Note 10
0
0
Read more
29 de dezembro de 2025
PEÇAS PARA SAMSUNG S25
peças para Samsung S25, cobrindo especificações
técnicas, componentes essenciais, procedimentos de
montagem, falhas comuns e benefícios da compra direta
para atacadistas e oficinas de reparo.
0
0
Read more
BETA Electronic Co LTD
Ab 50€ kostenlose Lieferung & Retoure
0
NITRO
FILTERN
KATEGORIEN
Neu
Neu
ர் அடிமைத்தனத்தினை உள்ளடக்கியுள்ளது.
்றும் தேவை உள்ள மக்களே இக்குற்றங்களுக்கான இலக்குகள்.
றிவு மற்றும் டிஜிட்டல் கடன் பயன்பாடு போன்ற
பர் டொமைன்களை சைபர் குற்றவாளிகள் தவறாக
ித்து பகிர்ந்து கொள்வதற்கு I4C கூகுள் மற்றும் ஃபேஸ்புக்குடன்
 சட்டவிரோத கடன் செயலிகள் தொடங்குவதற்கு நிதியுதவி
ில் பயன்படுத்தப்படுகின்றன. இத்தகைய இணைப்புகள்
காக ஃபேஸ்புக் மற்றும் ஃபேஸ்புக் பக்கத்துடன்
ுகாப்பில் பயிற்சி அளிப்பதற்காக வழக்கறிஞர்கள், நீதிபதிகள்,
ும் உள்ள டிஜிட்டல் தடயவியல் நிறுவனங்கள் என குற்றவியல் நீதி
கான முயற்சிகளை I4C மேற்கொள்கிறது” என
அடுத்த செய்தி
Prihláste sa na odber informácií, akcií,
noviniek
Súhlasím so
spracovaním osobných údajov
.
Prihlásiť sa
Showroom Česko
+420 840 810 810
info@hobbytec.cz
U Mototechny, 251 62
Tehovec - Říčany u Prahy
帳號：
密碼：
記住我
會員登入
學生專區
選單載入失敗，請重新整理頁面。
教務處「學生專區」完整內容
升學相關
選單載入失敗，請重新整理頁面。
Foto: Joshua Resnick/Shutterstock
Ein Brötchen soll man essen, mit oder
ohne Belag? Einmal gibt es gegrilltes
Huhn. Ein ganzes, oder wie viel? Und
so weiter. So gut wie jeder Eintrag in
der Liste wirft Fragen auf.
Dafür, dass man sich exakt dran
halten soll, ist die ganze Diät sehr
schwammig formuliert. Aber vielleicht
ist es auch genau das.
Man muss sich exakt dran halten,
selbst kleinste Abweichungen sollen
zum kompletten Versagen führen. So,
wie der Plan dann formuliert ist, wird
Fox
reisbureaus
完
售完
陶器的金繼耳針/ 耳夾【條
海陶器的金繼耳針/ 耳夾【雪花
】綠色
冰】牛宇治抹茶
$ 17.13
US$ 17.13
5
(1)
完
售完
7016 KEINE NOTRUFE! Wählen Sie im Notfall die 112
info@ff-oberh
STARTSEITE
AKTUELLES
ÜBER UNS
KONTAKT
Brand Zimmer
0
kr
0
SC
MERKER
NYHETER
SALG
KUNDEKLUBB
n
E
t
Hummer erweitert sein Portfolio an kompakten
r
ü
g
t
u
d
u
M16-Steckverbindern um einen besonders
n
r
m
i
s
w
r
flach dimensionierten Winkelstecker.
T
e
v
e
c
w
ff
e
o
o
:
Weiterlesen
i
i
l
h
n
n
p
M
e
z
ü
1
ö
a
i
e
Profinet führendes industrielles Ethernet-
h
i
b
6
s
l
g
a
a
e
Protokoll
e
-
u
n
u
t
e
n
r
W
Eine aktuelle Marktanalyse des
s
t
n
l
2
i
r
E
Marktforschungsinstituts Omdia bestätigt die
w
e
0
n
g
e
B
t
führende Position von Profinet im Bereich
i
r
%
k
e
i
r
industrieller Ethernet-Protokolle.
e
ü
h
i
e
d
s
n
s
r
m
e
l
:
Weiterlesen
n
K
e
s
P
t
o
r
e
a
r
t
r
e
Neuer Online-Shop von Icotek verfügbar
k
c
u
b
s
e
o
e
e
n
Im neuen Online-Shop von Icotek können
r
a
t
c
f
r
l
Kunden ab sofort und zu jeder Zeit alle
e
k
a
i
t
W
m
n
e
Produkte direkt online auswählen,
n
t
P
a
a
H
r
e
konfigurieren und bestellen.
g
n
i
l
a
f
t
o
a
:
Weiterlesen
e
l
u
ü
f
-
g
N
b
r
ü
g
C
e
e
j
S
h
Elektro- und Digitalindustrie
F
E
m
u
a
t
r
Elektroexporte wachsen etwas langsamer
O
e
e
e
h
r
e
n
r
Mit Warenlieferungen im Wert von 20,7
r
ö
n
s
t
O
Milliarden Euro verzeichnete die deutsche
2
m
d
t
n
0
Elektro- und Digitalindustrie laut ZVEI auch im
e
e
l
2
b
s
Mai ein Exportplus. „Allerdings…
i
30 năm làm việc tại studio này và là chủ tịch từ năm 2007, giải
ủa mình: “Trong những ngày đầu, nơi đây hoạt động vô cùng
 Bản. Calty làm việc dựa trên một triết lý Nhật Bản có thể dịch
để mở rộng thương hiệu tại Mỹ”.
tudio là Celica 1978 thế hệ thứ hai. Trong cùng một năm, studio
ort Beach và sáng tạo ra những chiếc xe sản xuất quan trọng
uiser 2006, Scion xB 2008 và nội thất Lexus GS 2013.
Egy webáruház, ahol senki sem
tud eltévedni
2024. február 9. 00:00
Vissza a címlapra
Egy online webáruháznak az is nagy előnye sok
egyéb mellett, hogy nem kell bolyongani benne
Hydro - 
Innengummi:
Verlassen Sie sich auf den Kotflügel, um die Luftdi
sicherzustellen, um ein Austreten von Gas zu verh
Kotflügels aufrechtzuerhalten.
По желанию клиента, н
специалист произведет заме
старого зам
********************
**WHAT YOU ARE ASKED TO DO**:
Every record above belongs in the answer, reproduced exactly.

**EXPECTED ANSWER**:
Note 10
0
0
Read more
29 de dezembro de 2025
PEÇAS PARA SAMSUNG S25
peças para Samsung S25, cobrindo especificações
técnicas, componentes essenciais, procedimentos de
montagem, falhas comuns e benefícios da compra direta
para atacadistas e oficinas de reparo.
0
0
Read more
BETA Electronic Co LTD
Ab 50€ kostenlose Lieferung & Retoure
0
NITRO
FILTERN
KATEGORIEN
Neu
Neu
ர் அடிமைத்தனத்தினை உள்ளடக்கியுள்ளது.
்றும் தேவை உள்ள மக்களே இக்குற்றங்களுக்கான இலக்குகள்.
றிவு மற்றும் டிஜிட்டல் கடன் பயன்பாடு போன்ற
பர் டொமைன்களை சைபர் குற்றவாளிகள் தவறாக
ித்து பகிர்ந்து கொள்வதற்கு I4C கூகுள் மற்றும் ஃபேஸ்புக்குடன்
 சட்டவிரோத கடன் செயலிகள் தொடங்குவதற்கு நிதியுதவி
ில் பயன்படுத்தப்படுகின்றன. இத்தகைய இணைப்புகள்
காக ஃபேஸ்புக் மற்றும் ஃபேஸ்புக் பக்கத்துடன்
ுகாப்பில் பயிற்சி அளிப்பதற்காக வழக்கறிஞர்கள், நீதிபதிகள்,
ும் உள்ள டிஜிட்டல் தடயவியல் நிறுவனங்கள் என குற்றவியல் நீதி
கான முயற்சிகளை I4C மேற்கொள்கிறது” என
அடுத்த செய்தி
Prihláste sa na odber informácií, akcií,
noviniek
Súhlasím so
spracovaním osobných údajov
.
Prihlásiť sa
Showroom Česko
+420 840 810 810
info@hobbytec.cz
U Mototechny, 251 62
Tehovec - Říčany u Prahy
帳號：
密碼：
記住我
會員登入
學生專區
選單載入失敗，請重新整理頁面。
教務處「學生專區」完整內容
升學相關
選單載入失敗，請重新整理頁面。
Foto: Joshua Resnick/Shutterstock
Ein Brötchen soll man essen, mit oder
ohne Belag? Einmal gibt es gegrilltes
Huhn. Ein ganzes, oder wie viel? Und
so weiter. So gut wie jeder Eintrag in
der Liste wirft Fragen auf.
Dafür, dass man sich exakt dran
halten soll, ist die ganze Diät sehr
schwammig formuliert. Aber vielleicht
ist es auch genau das.
Man muss sich exakt dran halten,
selbst kleinste Abweichungen sollen
zum kompletten Versagen führen. So,
wie der Plan dann formuliert ist, wird
Fox
reisbureaus
完
售完
陶器的金繼耳針/ 耳夾【條
海陶器的金繼耳針/ 耳夾【雪花
】綠色
冰】牛宇治抹茶
$ 17.13
US$ 17.13
5
(1)
完
售完
7016 KEINE NOTRUFE! Wählen Sie im Notfall die 112
info@ff-oberh
STARTSEITE
AKTUELLES
ÜBER UNS
KONTAKT
Brand Zimmer
0
kr
0
SC
MERKER
NYHETER
SALG
KUNDEKLUBB
n
E
t
Hummer erweitert sein Portfolio an kompakten
r
ü
g
t
u
d
u
M16-Steckverbindern um einen besonders
n
r
m
i
s
w
r
flach dimensionierten Winkelstecker.
T
e
v
e
c
w
ff
e
o
o
:
Weiterlesen
i
i
l
h
n
n
p
M
e
z
ü
1
ö
a
i
e
Profinet führendes industrielles Ethernet-
h
i
b
6
s
l
g
a
a
e
Protokoll
e
-
u
n
u
t
e
n
r
W
Eine aktuelle Marktanalyse des
s
t
n
l
2
i
r
E
Marktforschungsinstituts Omdia bestätigt die
w
e
0
n
g
e
B
t
führende Position von Profinet im Bereich
i
r
%
k
e
i
r
industrieller Ethernet-Protokolle.
e
ü
h
i
e
d
s
n
s
r
m
e
l
:
Weiterlesen
n
K
e
s
P
t
o
r
e
a
r
t
r
e
Neuer Online-Shop von Icotek verfügbar
k
c
u
b
s
e
o
e
e
n
Im neuen Online-Shop von Icotek können
r
a
t
c
f
r
l
Kunden ab sofort und zu jeder Zeit alle
e
k
a
i
t
W
m
n
e
Produkte direkt online auswählen,
n
t
P
a
a
H
r
e
konfigurieren und bestellen.
g
n
i
l
a
f
t
o
a
:
Weiterlesen
e
l
u
ü
f
-
g
N
b
r
ü
g
C
e
e
j
S
h
Elektro- und Digitalindustrie
F
E
m
u
a
t
r
Elektroexporte wachsen etwas langsamer
O
e
e
e
h
r
e
n
r
Mit Warenlieferungen im Wert von 20,7
r
ö
n
s
t
O
Milliarden Euro verzeichnete die deutsche
2
m
d
t
n
0
Elektro- und Digitalindustrie laut ZVEI auch im
e
e
l
2
b
s
Mai ein Exportplus. „Allerdings…
i
30 năm làm việc tại studio này và là chủ tịch từ năm 2007, giải
ủa mình: “Trong những ngày đầu, nơi đây hoạt động vô cùng
 Bản. Calty làm việc dựa trên một triết lý Nhật Bản có thể dịch
để mở rộng thương hiệu tại Mỹ”.
tudio là Celica 1978 thế hệ thứ hai. Trong cùng một năm, studio
ort Beach và sáng tạo ra những chiếc xe sản xuất quan trọng
uiser 2006, Scion xB 2008 và nội thất Lexus GS 2013.
Egy webáruház, ahol senki sem
tud eltévedni
2024. február 9. 00:00
Vissza a címlapra
Egy online webáruháznak az is nagy előnye sok
egyéb mellett, hogy nem kell bolyongani benne
Hydro - 
Innengummi:
Verlassen Sie sich auf den Kotflügel, um die Luftdi
sicherzustellen, um ein Austreten von Gas zu verh
Kotflügels aufrechtzuerhalten.
По желанию клиента, н
специалист произведет заме
старого зам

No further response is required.